| Supplied data |
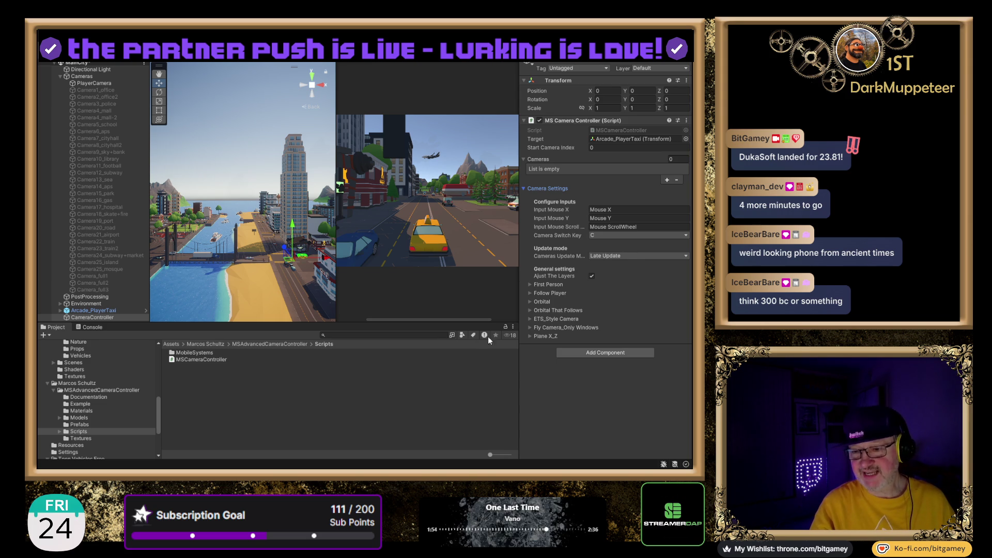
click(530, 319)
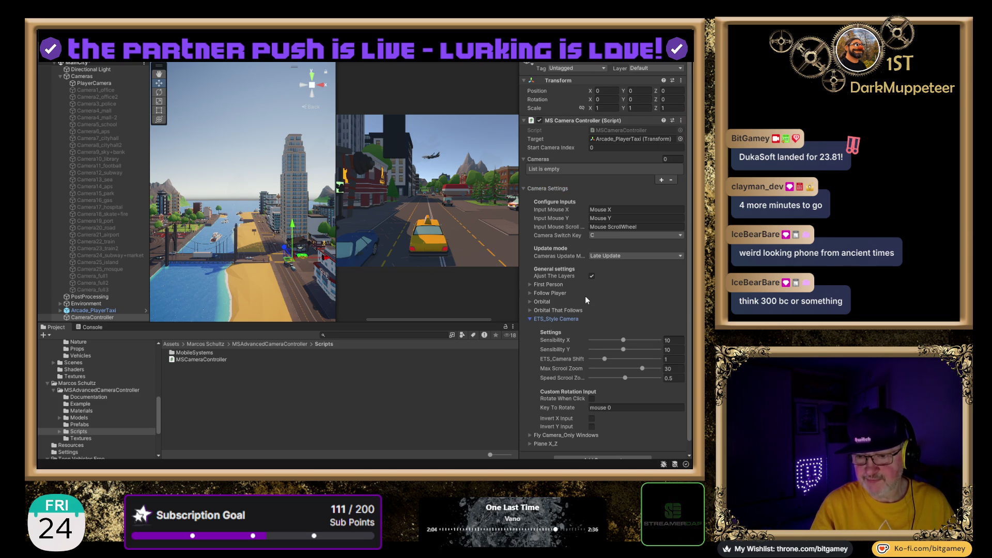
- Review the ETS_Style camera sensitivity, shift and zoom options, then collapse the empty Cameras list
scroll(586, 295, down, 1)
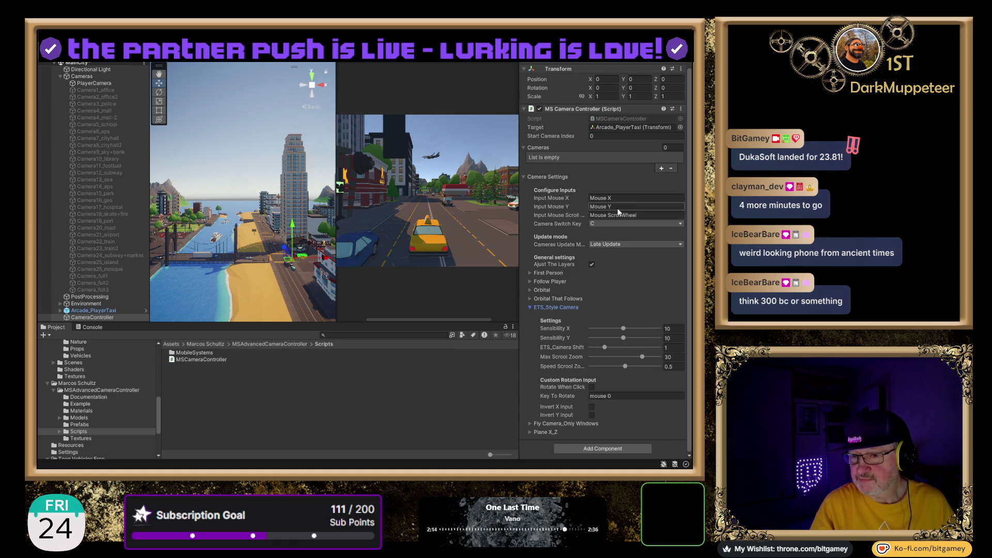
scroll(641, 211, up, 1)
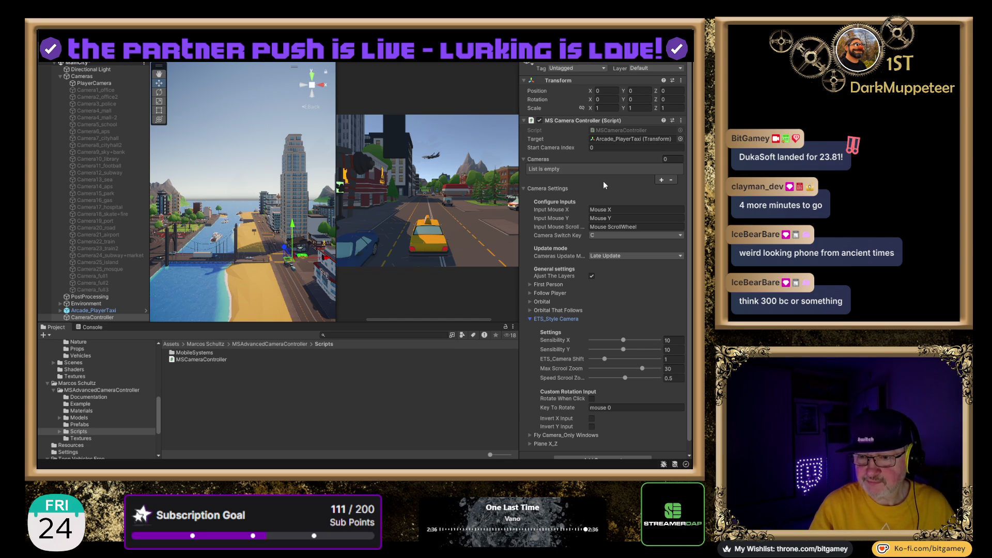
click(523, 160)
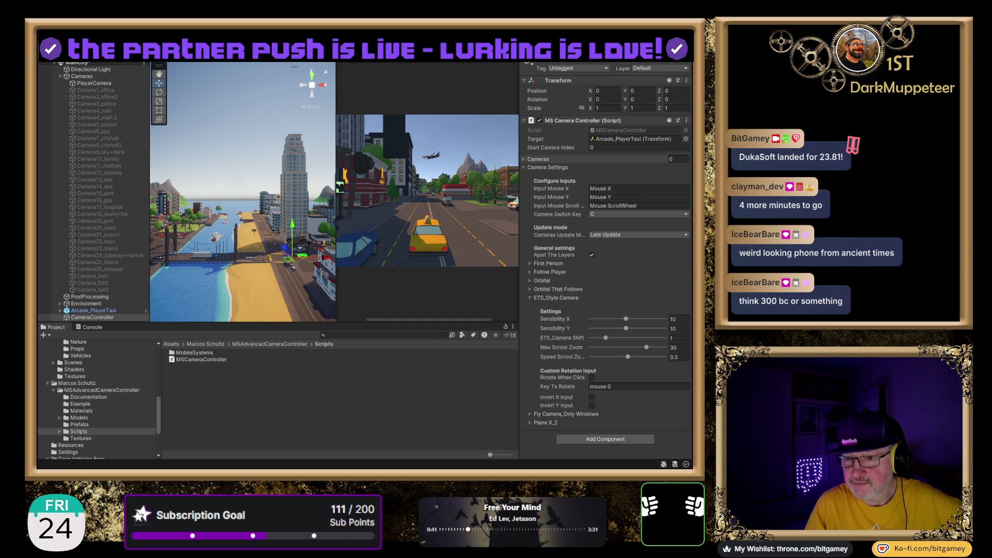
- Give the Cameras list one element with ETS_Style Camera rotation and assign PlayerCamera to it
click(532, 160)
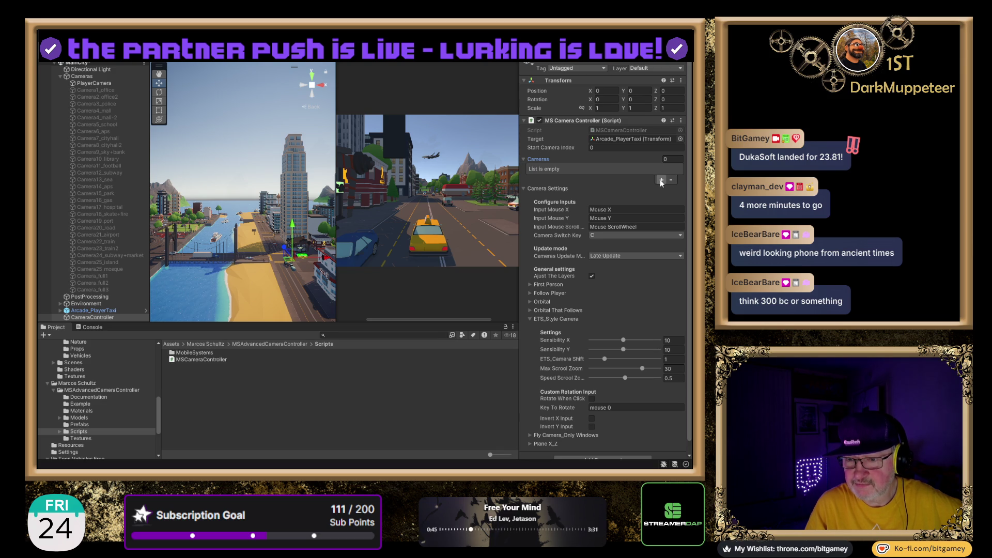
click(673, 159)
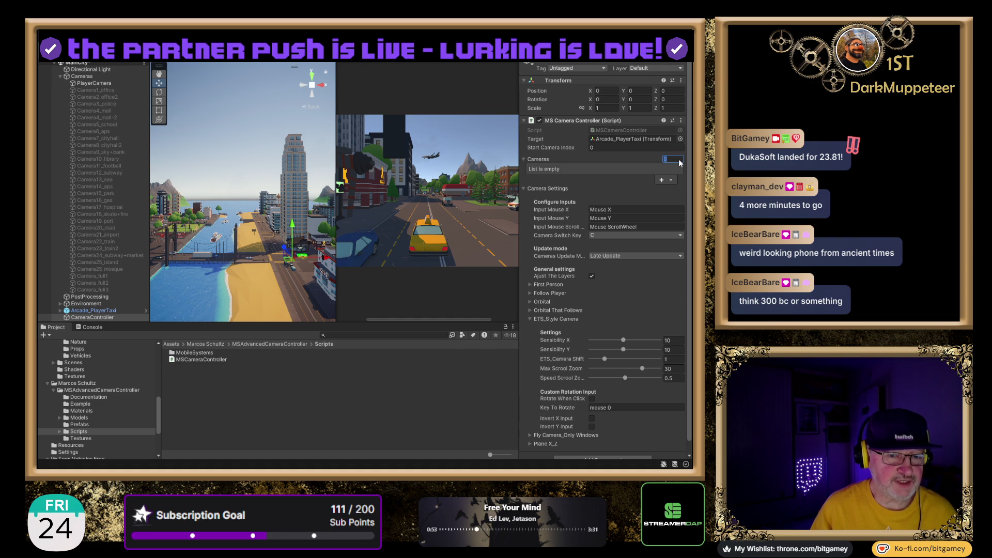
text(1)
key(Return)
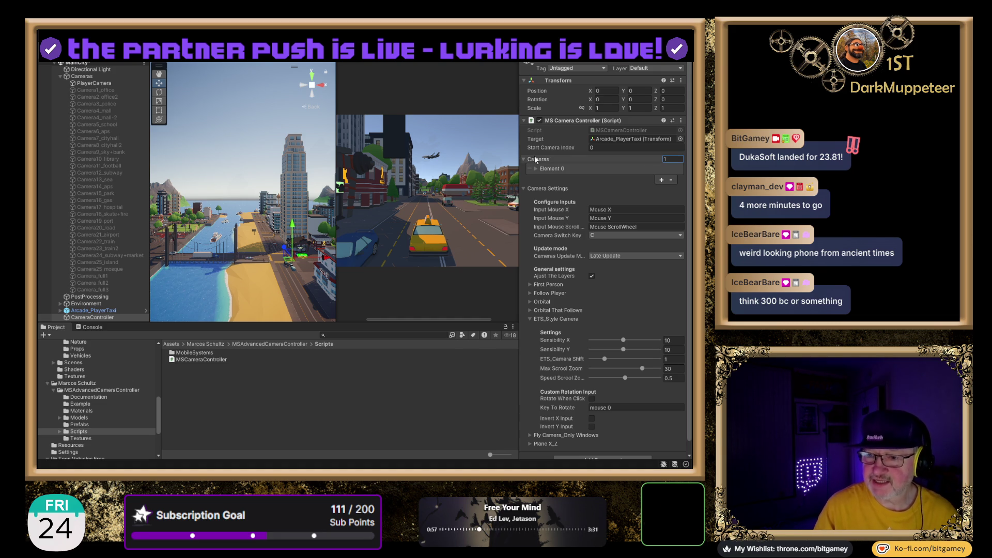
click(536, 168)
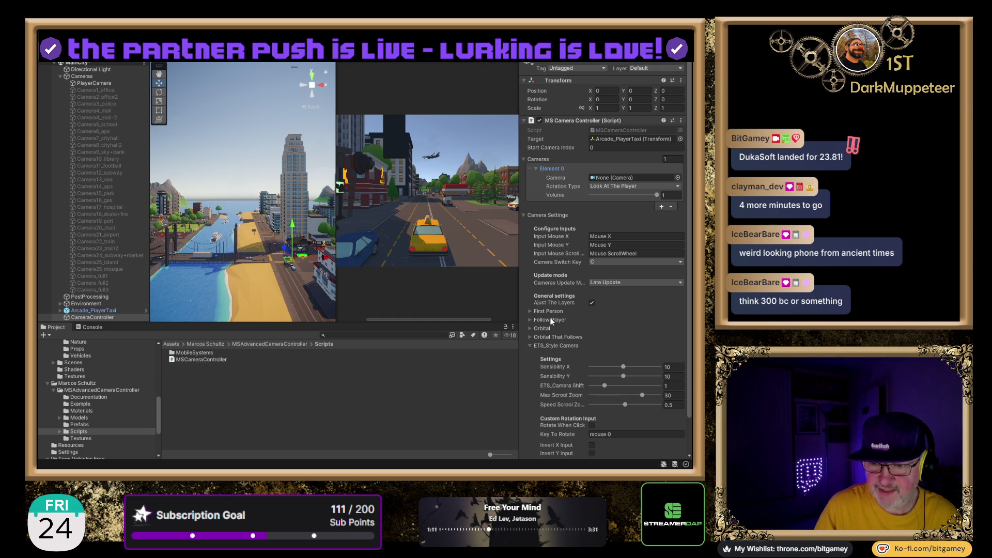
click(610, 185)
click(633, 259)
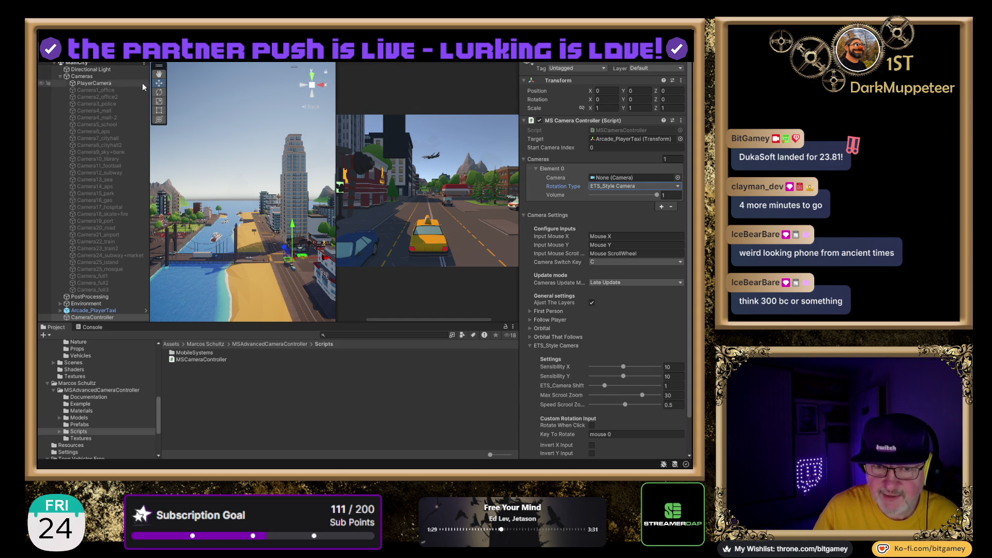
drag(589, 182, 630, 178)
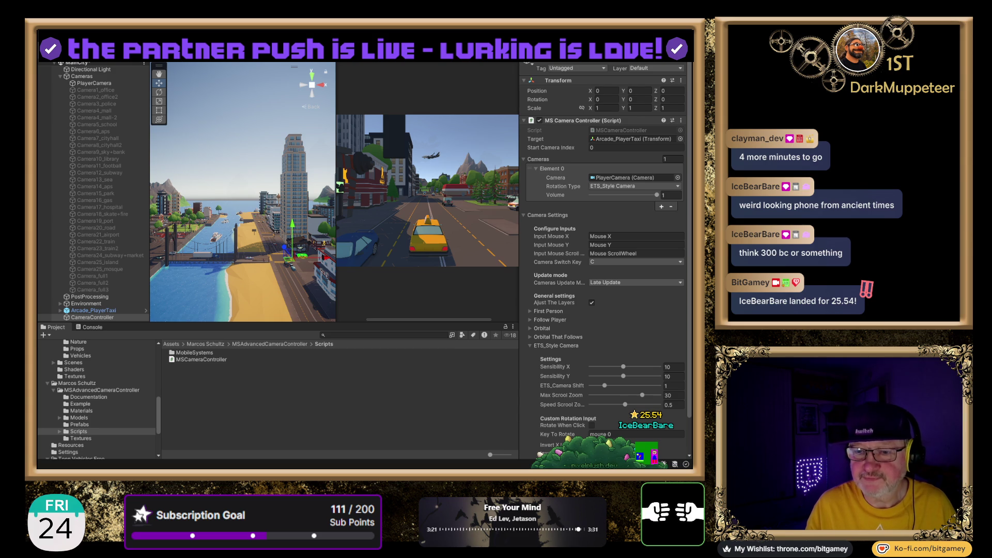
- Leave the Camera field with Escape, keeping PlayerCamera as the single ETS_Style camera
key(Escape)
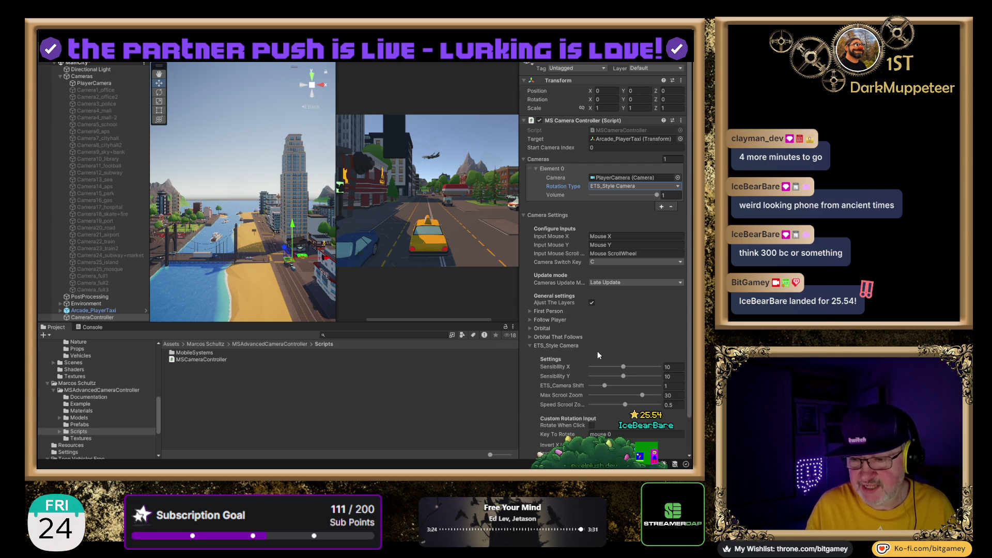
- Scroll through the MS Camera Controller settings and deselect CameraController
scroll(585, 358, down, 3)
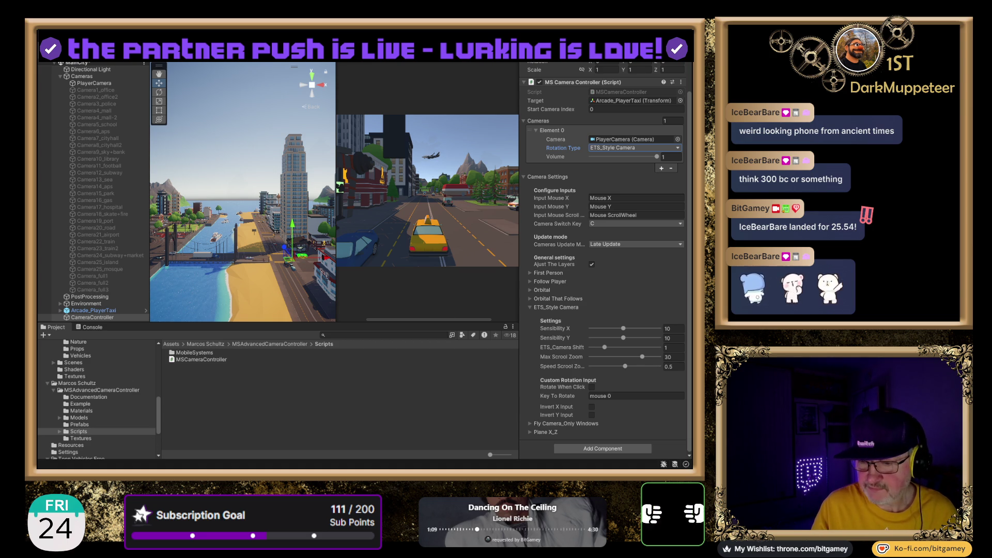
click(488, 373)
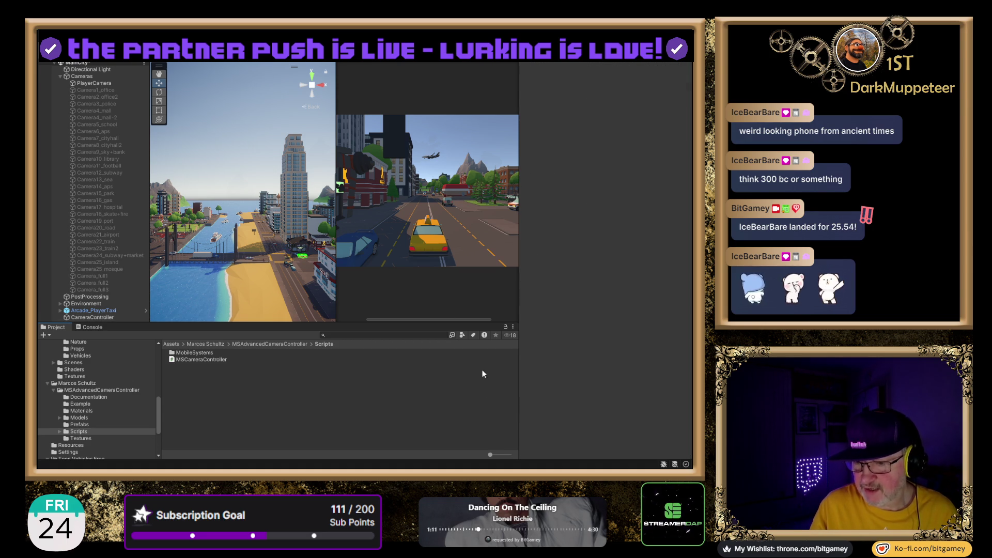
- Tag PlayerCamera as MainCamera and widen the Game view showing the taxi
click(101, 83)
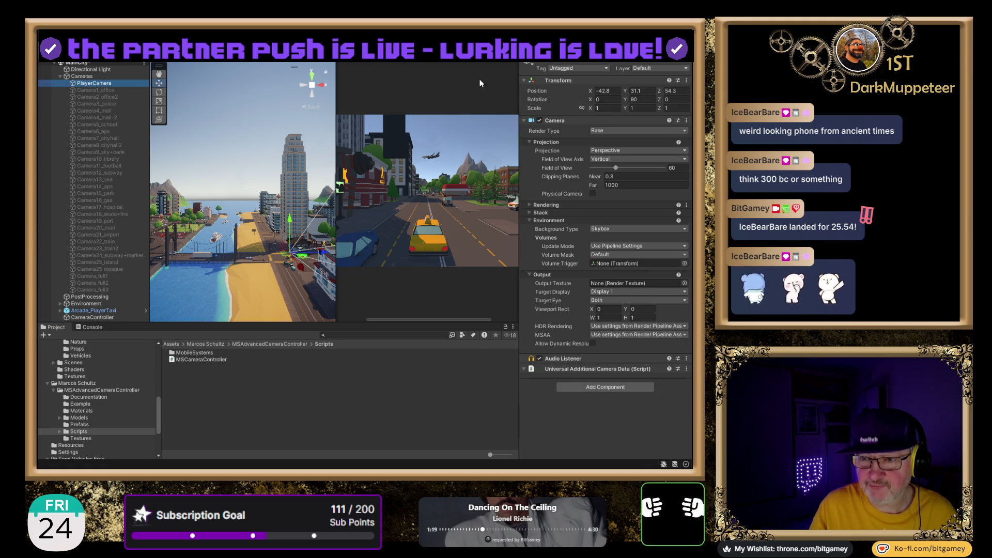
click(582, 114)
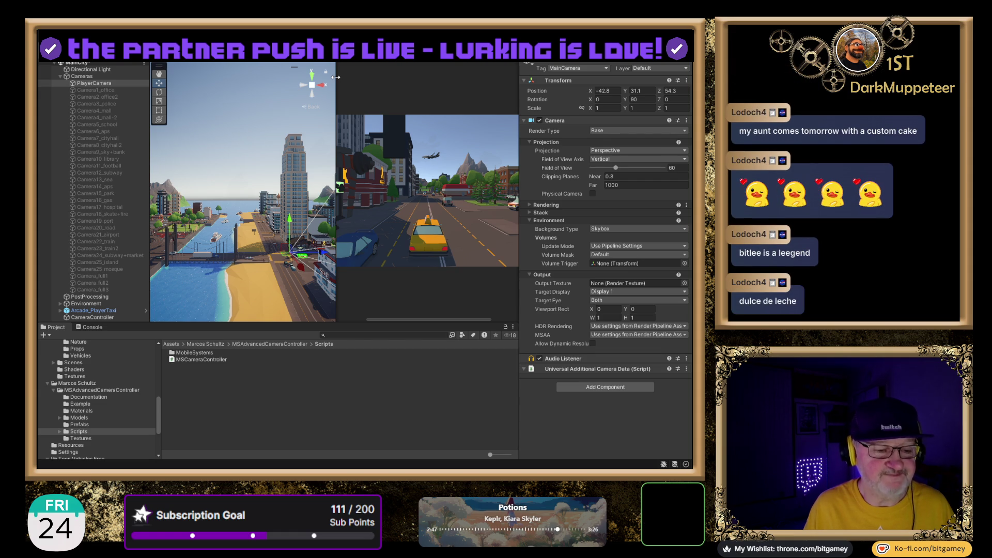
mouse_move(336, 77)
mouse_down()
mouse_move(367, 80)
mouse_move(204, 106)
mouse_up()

| Your assignment |
From the line holding "mouse_move(336, 77)" to the final line of the data, output each line exactly and nothing more.

| Exercise answer |
mouse_move(336, 77)
mouse_down()
mouse_move(367, 80)
mouse_move(204, 106)
mouse_up()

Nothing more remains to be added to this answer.